Coming Together for a Better California

Christine Flowers-Ewing's picture
Director of Keep California Beautiful

This week’s sobering news that the state may be facing another staggering budget deficit – reported to be nearly $21 billion – should be another indication that, much as we might wish it could, government just can’t do it all in times of shrinking public dollars.

That is why I’m so glad that Keep California Beautiful (KCB) is part of a highly successful public/private partnership that has provided millions of Californians the ability to do the right thing – recycle and keep trash away from our oceans, streams and waterways.

In fact, more than two years ago, KCB began an active and ongoing partnership with the California State Parks and the American Chemistry Council (ACC) that has placed, and continues to maintain, more than 500 seasonal and permanent recycle bins at more than 20 key beaches along California’s coast.

And the partnership keeps growing. The City of Los Angeles joined the effort last December, where, at the request of Councilman Bill Rosendahl, more recycling bins were placed in the community of Brentwood. The City of Woodland, ACC, and new private partners - including PG&E and the Yocha Dehe Wintun Nation (operators of Cache Creek) - extended the program this fall, placing more than 20 bins in popular Woodland parks. In a new partnership with the California Department of Transportation (CalTrans), bins were placed at one of the most visited highway rest stops in California – overlooking the Golden Gate Bridge. In 2010 we hope to extend this partnership with CalTrans so that travelers on our roads and highways also have a chance to do the right thing, even when they are away from home.

Recycling is one of the easiest actions we can all take to protect our state – and California’s recycling program is already one of the most successful in the nation. While we know that Californians want to recycle, there are fewer opportunities for them when they are away from home, in our parks or on our beaches. That is why this partnership is so important, and has been so successful.

In this tough fiscal climate, where our state’s social and environmental priorities have to compete with serious economic challenges, and when so many worthy programs are being cut, Keep California Beautiful is grateful for the alliance we share with a growing number of agencies, local governments and private corporations and businesses. We often hear that it is the goal of government to forge these kinds of relationships. Well, here is one that is working…and working well. We encourage other governmental, business and non-profit entities to try it, because the more public-private partnerships we can forge, the better off the state will be.

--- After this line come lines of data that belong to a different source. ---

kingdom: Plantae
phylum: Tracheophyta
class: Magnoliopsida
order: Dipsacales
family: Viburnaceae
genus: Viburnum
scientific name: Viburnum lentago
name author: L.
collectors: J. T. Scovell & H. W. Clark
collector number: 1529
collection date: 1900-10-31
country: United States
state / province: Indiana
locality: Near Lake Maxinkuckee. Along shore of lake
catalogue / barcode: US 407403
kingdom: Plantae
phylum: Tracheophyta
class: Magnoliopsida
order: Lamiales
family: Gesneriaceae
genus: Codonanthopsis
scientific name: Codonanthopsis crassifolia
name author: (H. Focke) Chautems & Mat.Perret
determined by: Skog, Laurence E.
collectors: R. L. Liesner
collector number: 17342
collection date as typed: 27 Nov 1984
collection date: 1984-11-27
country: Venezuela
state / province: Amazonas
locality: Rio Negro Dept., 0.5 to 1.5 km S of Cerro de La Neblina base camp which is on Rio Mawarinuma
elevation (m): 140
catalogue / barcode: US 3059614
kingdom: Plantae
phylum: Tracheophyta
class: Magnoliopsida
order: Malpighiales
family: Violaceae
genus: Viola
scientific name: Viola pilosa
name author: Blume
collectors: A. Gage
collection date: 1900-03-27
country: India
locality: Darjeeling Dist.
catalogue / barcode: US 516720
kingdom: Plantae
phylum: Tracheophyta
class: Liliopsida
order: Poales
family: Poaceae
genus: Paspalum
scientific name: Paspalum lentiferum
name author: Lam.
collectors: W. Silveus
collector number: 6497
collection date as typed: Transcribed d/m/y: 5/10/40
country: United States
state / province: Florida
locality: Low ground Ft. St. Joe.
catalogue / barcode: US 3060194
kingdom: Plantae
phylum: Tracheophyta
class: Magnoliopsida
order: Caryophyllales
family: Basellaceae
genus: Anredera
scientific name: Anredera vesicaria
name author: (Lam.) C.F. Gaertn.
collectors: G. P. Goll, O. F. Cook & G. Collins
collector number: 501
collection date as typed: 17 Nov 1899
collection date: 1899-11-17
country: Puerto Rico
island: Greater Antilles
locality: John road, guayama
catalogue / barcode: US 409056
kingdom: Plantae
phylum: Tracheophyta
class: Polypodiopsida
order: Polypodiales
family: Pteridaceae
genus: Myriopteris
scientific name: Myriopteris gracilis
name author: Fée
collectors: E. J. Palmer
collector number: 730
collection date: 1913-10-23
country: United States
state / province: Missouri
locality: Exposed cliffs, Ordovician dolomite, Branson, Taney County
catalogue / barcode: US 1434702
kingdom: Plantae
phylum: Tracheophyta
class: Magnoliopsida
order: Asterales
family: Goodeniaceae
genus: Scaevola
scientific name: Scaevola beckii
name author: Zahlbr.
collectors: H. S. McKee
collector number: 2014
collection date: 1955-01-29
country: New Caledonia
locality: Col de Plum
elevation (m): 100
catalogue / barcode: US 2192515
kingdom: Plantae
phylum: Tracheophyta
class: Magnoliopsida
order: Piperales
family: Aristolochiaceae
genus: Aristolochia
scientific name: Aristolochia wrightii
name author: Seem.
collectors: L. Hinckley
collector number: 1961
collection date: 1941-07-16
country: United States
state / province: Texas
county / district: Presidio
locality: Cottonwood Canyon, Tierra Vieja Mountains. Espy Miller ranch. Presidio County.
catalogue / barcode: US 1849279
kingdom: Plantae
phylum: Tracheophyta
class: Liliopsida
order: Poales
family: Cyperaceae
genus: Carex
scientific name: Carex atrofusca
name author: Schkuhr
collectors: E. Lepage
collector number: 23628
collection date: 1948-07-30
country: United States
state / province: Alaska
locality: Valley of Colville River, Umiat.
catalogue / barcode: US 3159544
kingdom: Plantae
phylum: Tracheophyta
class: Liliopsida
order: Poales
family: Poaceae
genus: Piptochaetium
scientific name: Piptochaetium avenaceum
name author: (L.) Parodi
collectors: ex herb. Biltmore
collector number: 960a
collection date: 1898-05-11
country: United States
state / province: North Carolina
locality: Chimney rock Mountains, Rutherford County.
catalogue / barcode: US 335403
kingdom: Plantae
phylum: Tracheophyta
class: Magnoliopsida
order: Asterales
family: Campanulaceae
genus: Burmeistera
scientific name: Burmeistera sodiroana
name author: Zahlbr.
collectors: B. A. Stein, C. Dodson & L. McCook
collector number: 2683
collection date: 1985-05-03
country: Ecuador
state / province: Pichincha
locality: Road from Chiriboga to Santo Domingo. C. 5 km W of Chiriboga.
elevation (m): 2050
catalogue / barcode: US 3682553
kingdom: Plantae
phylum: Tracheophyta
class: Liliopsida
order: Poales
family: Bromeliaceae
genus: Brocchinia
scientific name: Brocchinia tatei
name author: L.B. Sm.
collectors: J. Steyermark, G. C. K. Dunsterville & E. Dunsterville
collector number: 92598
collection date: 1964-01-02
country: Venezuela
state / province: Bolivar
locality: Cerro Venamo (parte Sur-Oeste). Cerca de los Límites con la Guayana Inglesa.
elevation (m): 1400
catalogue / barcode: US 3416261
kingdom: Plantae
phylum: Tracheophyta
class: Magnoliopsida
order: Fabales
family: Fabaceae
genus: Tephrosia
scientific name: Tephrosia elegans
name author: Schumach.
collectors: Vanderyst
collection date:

Forget Partnerships ... get the State out of our Business

Christine ... you've laid out a very rosy picture of how wonderful it is when we work together with our public officials through alliances, recycling our way to a more prosperous future. However, our "public officials" have dug us into an unfathomable hole that we would have a difficult time climbing out in a good economy. Unfortunately, we are in a terrible economy and they're violating the first rule of holes; they're still digging! What you talk about in you article would have been valid maybe four of five years ago, but what we need now is to turn out every politician in Sacramento next year and find some candidates that are serious about turning around the drunken spending binge. When that's done, they need to start tackling all the rules and regulations that are driving business from the state. Why do you think Texas is growing by leaps and bounds right now? Their balmy weather? Their recycling bins?